§ **INSTRUCTIONS TO FOLLOW**:
Set down the entries below exactly, leaving out all images.

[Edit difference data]
———

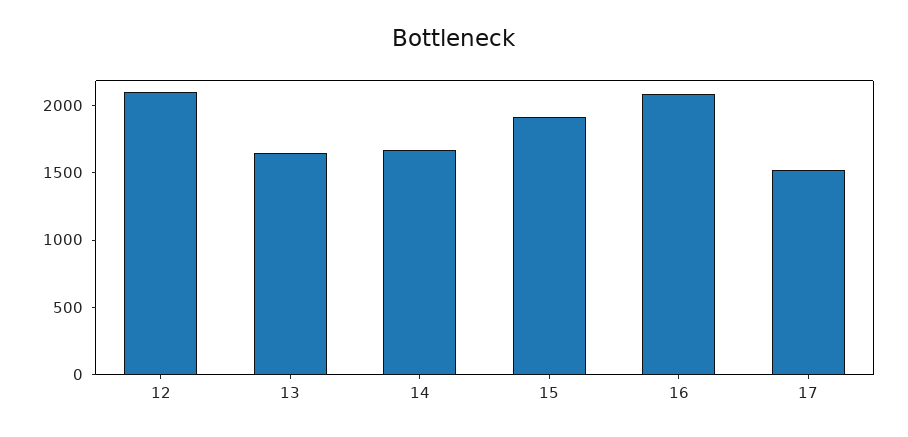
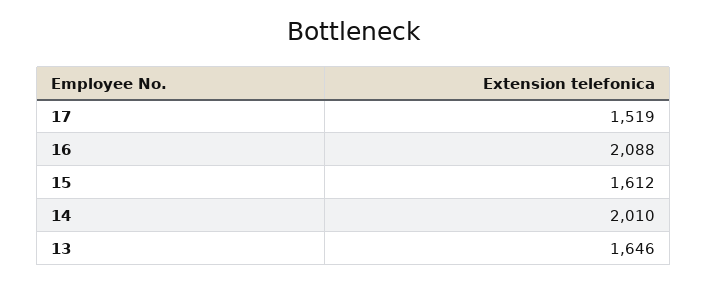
12: 2100 -> none
14: 1700 -> 2010
15: 1900 -> 1612

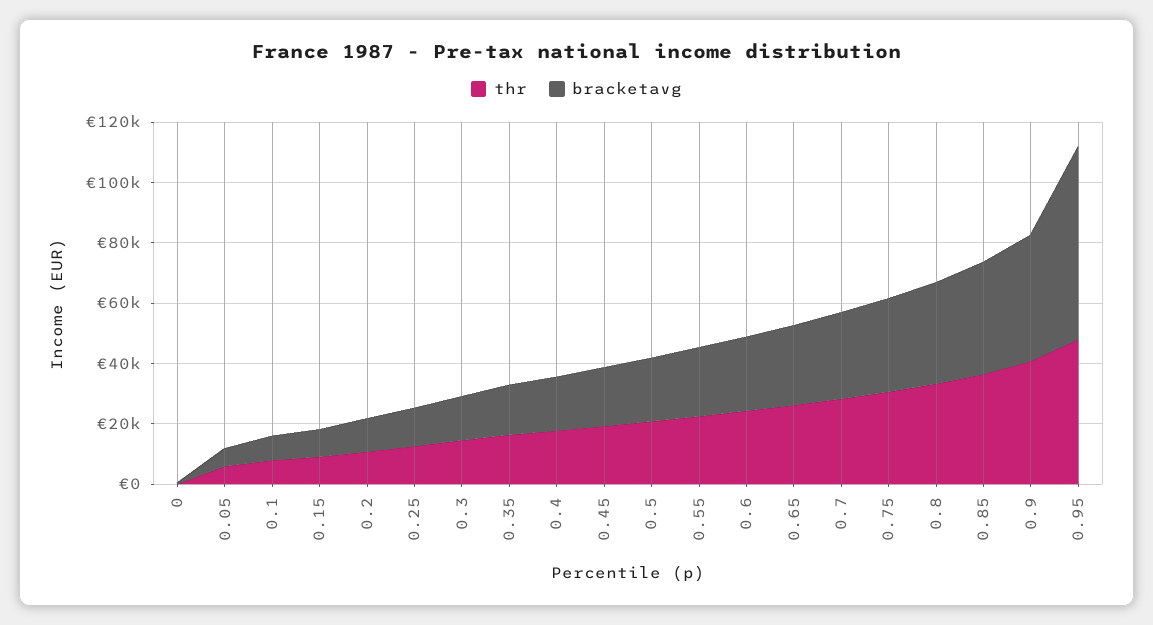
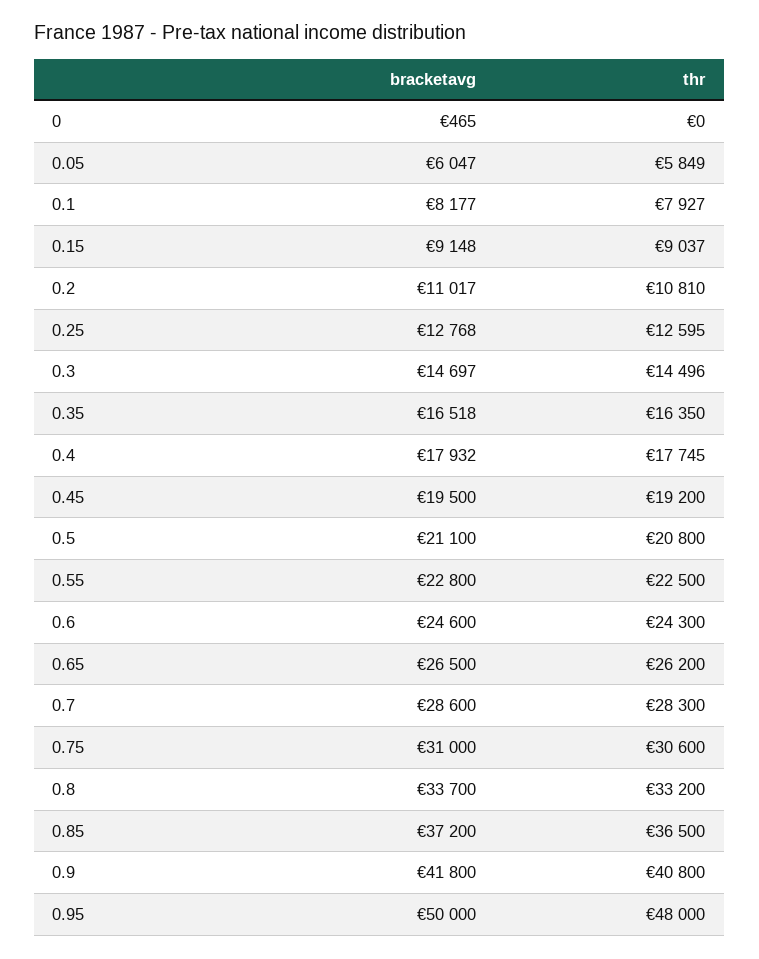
bracketavg, 0.95: 65000 -> 50000

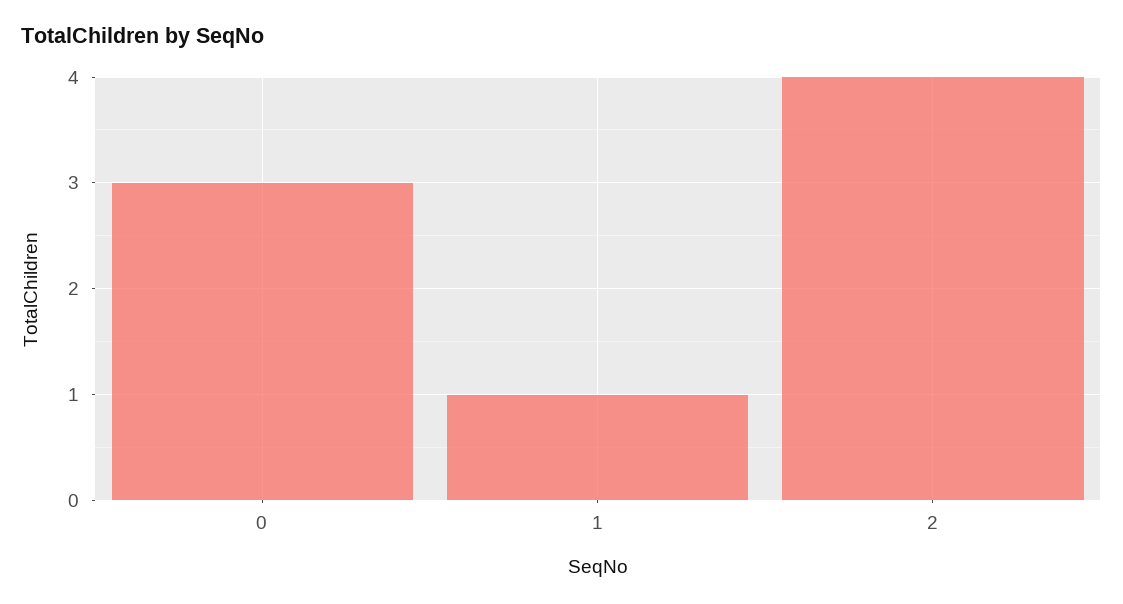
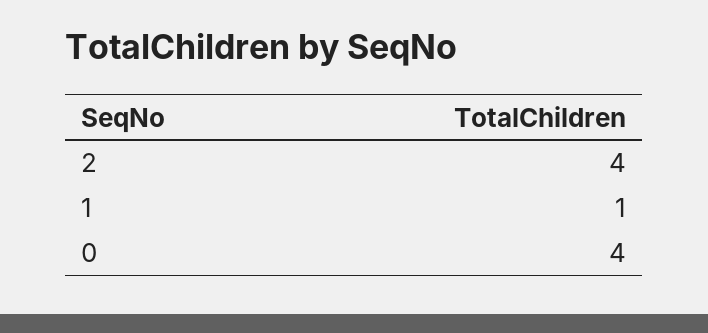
0: 3 -> 4

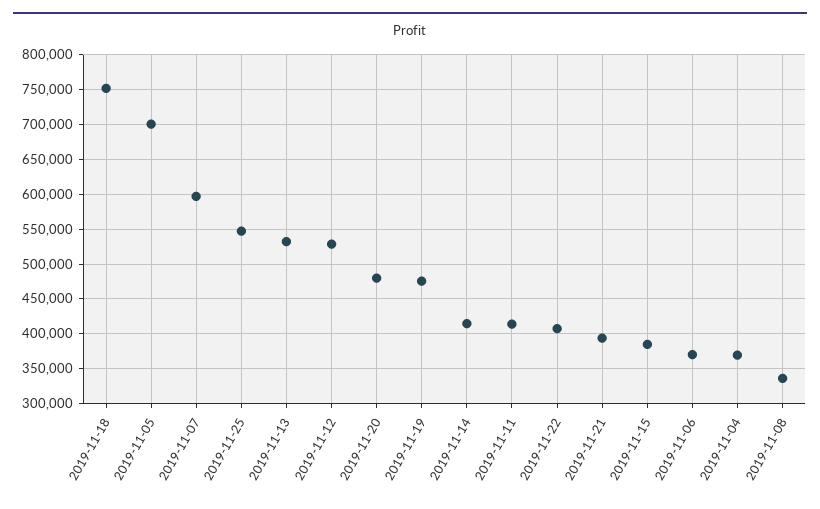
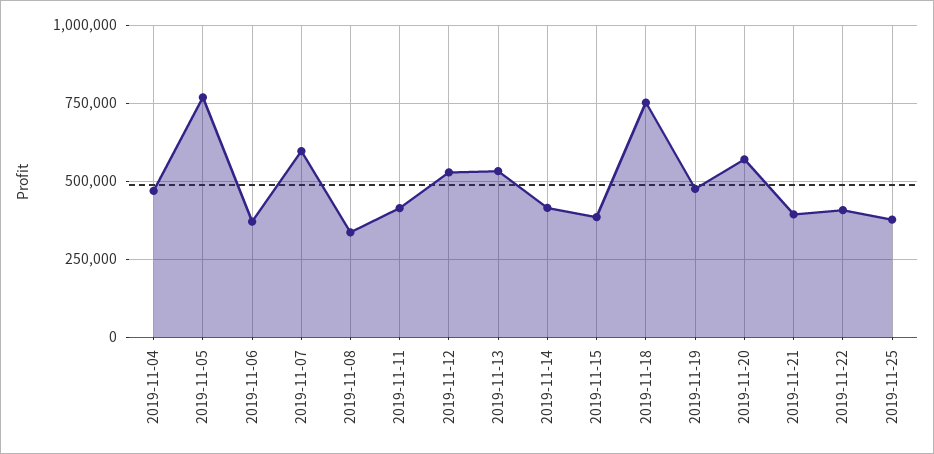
2019-11-05: 700000 -> 775000
2019-11-25: 550000 -> 375000
2019-11-20: 480000 -> 575000
2019-11-04: 370000 -> 475000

———

§ **ANSWER BOX**:
12: 2100 -> none
14: 1700 -> 2010
15: 1900 -> 1612

bracketavg, 0.95: 65000 -> 50000

0: 3 -> 4

2019-11-05: 700000 -> 775000
2019-11-25: 550000 -> 375000
2019-11-20: 480000 -> 575000
2019-11-04: 370000 -> 475000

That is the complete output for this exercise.